● **The problem**: Reproduce the listing below word for word, from its first line up to and including the line containing "Übergabe eines RGB".

== == ==

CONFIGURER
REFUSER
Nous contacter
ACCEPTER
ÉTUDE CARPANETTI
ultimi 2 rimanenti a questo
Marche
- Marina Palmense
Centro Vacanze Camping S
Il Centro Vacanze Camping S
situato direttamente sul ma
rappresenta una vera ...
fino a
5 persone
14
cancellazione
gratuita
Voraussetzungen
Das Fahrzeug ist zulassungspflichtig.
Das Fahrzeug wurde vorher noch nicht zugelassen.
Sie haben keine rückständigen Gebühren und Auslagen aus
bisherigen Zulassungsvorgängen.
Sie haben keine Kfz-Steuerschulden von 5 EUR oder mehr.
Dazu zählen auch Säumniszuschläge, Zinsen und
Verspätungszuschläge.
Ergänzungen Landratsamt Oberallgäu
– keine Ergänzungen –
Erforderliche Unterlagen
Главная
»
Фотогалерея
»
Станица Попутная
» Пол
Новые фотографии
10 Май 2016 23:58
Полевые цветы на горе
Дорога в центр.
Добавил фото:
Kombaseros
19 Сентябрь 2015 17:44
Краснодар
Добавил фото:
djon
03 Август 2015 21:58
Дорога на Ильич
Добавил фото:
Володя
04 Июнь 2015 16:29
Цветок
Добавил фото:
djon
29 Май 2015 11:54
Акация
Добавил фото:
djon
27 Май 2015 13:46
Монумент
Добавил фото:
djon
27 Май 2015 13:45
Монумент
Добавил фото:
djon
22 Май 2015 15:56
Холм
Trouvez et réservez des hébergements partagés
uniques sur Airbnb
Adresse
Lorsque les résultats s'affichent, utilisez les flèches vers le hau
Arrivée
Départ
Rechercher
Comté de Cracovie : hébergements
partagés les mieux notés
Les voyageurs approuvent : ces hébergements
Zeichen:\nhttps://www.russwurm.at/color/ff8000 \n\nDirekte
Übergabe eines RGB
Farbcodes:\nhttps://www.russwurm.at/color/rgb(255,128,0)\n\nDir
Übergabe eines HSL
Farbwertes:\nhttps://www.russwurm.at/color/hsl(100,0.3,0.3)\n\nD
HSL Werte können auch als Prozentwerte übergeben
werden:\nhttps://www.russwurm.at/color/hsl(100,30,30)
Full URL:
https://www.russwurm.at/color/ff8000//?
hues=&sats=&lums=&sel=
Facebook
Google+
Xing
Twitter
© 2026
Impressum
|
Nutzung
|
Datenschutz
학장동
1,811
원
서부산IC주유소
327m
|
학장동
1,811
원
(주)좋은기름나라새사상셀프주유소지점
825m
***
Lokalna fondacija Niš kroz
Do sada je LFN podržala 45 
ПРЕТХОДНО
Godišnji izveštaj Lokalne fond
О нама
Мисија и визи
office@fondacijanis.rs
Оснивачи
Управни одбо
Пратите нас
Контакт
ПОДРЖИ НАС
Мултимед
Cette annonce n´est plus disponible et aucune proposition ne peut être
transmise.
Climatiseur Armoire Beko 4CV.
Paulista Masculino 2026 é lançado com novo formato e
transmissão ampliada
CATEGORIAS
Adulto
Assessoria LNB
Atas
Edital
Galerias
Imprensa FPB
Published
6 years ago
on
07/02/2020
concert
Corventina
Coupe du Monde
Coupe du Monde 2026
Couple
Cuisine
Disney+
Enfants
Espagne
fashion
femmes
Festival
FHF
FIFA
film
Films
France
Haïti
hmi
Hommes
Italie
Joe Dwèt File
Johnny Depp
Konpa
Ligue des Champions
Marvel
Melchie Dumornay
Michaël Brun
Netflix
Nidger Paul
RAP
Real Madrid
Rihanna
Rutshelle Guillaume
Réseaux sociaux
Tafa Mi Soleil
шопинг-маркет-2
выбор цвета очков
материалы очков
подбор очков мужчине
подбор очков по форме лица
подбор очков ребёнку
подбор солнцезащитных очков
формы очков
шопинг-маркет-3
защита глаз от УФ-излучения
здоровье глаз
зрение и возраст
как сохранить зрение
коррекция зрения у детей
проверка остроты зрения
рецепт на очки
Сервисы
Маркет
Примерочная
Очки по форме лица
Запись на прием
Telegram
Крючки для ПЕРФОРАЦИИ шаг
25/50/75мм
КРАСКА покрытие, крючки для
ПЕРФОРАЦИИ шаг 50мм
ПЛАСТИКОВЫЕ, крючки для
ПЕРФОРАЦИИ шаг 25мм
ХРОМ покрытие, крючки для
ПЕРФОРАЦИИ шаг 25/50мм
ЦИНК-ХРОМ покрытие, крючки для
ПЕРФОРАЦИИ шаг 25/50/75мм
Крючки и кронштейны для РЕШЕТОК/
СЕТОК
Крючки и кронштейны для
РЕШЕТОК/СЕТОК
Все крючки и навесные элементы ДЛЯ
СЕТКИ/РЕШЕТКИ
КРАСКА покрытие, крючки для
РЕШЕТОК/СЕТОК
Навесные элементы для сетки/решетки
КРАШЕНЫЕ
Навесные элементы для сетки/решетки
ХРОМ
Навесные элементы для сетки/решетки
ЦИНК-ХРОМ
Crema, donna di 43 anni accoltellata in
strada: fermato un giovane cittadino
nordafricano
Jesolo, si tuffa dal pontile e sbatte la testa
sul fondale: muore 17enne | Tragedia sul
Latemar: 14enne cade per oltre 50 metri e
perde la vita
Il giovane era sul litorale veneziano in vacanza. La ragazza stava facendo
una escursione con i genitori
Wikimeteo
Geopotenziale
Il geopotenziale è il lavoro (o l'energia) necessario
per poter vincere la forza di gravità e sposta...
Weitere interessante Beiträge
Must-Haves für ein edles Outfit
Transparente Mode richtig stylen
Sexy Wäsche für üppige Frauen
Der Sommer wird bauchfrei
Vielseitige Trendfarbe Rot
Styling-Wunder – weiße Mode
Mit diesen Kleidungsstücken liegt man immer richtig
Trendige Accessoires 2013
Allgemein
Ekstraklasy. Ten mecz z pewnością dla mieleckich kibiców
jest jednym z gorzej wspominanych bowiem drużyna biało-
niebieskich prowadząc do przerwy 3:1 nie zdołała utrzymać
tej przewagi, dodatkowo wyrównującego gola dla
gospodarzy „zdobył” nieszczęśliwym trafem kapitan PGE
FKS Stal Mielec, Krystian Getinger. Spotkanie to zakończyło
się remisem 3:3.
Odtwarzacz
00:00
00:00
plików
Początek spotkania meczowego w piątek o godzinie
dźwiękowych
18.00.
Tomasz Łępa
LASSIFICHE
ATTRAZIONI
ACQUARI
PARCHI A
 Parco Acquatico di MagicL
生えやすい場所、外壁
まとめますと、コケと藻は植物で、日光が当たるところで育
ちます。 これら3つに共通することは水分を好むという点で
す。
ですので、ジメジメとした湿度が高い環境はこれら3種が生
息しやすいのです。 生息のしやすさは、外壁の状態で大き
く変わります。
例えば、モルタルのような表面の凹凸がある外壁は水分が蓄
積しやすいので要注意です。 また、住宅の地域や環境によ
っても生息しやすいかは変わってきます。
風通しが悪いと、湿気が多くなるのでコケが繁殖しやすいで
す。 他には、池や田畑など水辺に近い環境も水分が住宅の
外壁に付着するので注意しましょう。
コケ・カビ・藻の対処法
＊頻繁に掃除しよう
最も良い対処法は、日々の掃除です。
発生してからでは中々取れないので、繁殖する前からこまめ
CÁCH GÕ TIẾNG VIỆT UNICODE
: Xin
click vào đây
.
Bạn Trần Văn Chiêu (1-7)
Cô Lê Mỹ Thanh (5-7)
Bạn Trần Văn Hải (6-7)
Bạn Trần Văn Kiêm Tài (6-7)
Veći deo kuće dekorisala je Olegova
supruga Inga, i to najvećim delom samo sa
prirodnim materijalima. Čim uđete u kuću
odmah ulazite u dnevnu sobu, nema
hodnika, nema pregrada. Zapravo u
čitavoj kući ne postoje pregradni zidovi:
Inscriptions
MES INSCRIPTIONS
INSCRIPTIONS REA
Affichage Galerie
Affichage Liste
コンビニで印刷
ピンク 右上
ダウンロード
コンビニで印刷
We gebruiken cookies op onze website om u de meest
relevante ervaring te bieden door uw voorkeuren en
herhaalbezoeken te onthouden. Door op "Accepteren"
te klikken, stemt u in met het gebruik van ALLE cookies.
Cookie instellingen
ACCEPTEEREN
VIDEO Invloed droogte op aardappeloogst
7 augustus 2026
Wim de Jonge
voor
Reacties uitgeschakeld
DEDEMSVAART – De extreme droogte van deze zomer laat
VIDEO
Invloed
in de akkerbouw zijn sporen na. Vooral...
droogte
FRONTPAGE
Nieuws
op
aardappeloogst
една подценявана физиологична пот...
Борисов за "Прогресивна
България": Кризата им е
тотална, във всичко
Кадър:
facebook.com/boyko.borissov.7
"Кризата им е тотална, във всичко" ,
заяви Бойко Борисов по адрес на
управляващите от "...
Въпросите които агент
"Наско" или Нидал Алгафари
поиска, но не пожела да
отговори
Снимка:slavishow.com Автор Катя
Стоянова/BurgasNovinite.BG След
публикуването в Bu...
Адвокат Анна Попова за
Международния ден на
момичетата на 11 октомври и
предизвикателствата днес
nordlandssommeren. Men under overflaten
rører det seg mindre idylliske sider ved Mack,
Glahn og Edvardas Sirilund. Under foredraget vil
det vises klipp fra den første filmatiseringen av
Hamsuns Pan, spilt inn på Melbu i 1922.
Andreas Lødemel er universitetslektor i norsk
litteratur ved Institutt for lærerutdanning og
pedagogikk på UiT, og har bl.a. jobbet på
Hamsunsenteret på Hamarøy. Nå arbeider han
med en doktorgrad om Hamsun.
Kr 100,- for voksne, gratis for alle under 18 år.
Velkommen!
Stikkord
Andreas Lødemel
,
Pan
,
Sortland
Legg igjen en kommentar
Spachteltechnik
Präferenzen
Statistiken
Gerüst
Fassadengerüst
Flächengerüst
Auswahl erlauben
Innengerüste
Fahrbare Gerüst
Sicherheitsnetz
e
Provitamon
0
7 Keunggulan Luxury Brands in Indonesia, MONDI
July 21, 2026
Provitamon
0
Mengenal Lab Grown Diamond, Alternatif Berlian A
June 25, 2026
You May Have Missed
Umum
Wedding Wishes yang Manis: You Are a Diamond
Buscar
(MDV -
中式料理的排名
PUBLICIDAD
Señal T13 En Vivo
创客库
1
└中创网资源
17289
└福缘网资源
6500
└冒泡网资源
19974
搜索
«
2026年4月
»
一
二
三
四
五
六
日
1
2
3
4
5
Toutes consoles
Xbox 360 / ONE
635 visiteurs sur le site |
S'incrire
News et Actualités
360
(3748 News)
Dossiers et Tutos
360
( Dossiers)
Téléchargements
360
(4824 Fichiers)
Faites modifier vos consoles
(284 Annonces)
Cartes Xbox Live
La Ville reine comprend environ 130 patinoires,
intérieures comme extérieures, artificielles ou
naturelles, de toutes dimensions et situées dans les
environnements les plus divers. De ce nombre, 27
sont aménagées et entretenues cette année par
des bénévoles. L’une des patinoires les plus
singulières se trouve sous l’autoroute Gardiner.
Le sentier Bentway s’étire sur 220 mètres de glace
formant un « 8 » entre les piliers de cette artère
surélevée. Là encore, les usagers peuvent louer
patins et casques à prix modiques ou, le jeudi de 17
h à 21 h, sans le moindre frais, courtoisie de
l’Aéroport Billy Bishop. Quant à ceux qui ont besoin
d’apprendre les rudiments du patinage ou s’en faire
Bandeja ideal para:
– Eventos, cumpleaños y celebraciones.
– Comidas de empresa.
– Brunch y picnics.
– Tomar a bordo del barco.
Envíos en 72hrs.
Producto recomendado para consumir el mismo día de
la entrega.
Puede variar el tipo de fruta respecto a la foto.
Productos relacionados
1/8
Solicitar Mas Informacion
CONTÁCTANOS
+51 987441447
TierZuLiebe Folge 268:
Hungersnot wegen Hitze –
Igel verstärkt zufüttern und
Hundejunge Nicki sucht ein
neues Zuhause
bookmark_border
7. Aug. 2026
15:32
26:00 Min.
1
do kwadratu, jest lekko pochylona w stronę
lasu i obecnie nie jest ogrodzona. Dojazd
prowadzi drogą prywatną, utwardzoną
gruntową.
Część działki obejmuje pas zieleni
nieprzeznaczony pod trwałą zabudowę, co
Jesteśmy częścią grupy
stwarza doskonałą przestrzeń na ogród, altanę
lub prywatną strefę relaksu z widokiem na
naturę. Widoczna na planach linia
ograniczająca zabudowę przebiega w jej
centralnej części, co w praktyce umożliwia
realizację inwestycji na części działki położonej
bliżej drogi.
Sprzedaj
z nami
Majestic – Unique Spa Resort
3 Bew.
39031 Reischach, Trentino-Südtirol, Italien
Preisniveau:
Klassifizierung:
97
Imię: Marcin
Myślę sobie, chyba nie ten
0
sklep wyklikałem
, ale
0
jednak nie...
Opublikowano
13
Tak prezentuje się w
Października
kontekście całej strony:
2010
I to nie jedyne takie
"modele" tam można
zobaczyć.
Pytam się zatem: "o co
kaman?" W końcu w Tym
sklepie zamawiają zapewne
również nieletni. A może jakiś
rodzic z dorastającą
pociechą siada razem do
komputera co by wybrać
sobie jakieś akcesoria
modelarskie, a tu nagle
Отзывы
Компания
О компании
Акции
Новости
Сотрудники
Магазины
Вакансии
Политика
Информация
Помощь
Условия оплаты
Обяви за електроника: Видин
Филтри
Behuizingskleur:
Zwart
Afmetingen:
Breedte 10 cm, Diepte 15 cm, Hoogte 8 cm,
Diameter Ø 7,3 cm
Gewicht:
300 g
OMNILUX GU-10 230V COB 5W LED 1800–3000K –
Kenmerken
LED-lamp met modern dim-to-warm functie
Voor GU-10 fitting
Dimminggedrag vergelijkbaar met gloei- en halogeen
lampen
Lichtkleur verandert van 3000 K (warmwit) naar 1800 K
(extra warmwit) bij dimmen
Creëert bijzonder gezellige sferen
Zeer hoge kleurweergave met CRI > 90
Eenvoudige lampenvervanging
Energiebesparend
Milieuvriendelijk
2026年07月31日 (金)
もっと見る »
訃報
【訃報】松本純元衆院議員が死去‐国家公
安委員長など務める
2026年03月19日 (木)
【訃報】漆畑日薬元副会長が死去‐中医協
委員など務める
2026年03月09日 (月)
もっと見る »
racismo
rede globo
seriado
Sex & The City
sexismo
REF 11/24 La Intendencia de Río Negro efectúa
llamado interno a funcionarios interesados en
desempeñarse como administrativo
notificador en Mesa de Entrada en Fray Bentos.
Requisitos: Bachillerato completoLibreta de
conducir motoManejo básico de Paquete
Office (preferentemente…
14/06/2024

== == ==

● **Solution to this exercise**:
CONFIGURER
REFUSER
Nous contacter
ACCEPTER
ÉTUDE CARPANETTI
ultimi 2 rimanenti a questo
Marche
- Marina Palmense
Centro Vacanze Camping S
Il Centro Vacanze Camping S
situato direttamente sul ma
rappresenta una vera ...
fino a
5 persone
14
cancellazione
gratuita
Voraussetzungen
Das Fahrzeug ist zulassungspflichtig.
Das Fahrzeug wurde vorher noch nicht zugelassen.
Sie haben keine rückständigen Gebühren und Auslagen aus
bisherigen Zulassungsvorgängen.
Sie haben keine Kfz-Steuerschulden von 5 EUR oder mehr.
Dazu zählen auch Säumniszuschläge, Zinsen und
Verspätungszuschläge.
Ergänzungen Landratsamt Oberallgäu
– keine Ergänzungen –
Erforderliche Unterlagen
Главная
»
Фотогалерея
»
Станица Попутная
» Пол
Новые фотографии
10 Май 2016 23:58
Полевые цветы на горе
Дорога в центр.
Добавил фото:
Kombaseros
19 Сентябрь 2015 17:44
Краснодар
Добавил фото:
djon
03 Август 2015 21:58
Дорога на Ильич
Добавил фото:
Володя
04 Июнь 2015 16:29
Цветок
Добавил фото:
djon
29 Май 2015 11:54
Акация
Добавил фото:
djon
27 Май 2015 13:46
Монумент
Добавил фото:
djon
27 Май 2015 13:45
Монумент
Добавил фото:
djon
22 Май 2015 15:56
Холм
Trouvez et réservez des hébergements partagés
uniques sur Airbnb
Adresse
Lorsque les résultats s'affichent, utilisez les flèches vers le hau
Arrivée
Départ
Rechercher
Comté de Cracovie : hébergements
partagés les mieux notés
Les voyageurs approuvent : ces hébergements
Zeichen:\nhttps://www.russwurm.at/color/ff8000 \n\nDirekte
Übergabe eines RGB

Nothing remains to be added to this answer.